# Work to complete
Could you repeat the listing exactly, leaving out the pictures?
··· Information shown ···
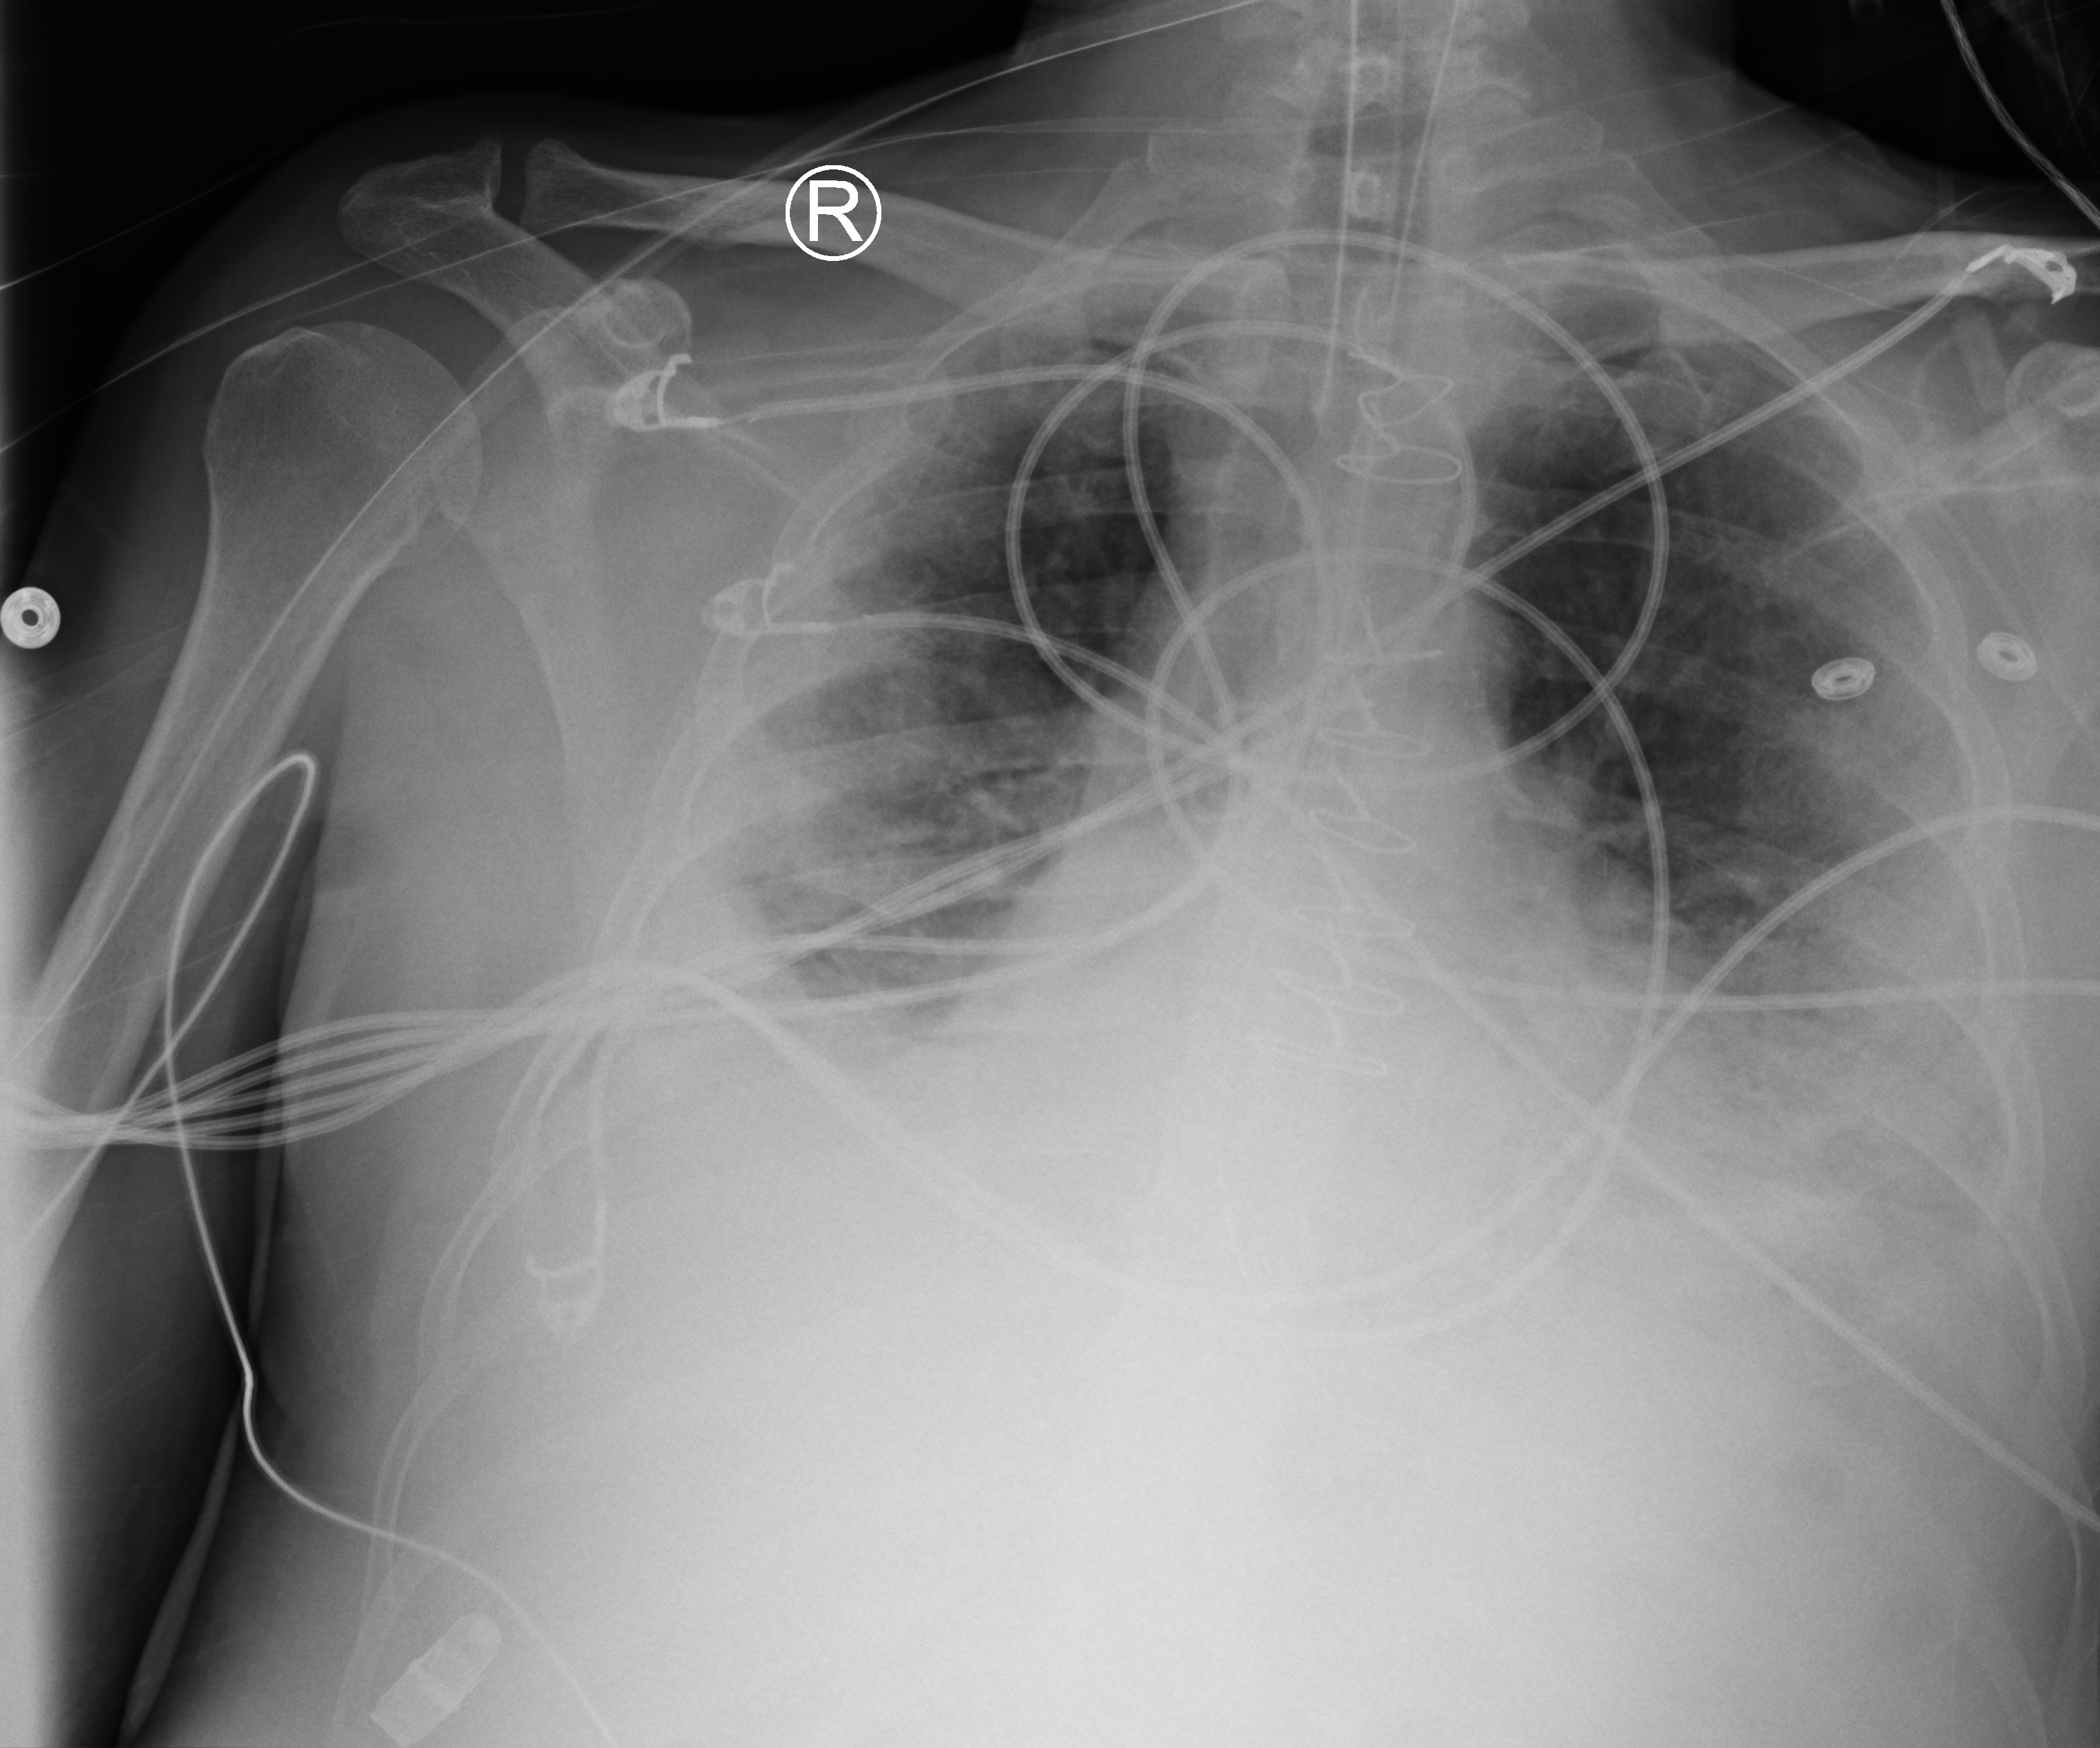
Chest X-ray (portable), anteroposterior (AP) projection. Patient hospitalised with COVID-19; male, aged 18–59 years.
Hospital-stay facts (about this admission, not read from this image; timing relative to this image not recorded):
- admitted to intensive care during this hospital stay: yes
···
# Response to the task
Chest X-ray (portable), anteroposterior (AP) projection. Patient hospitalised with COVID-19; male, aged 18–59 years.
Hospital-stay facts (about this admission, not read from this image; timing relative to this image not recorded):
- admitted to intensive care during this hospital stay: yes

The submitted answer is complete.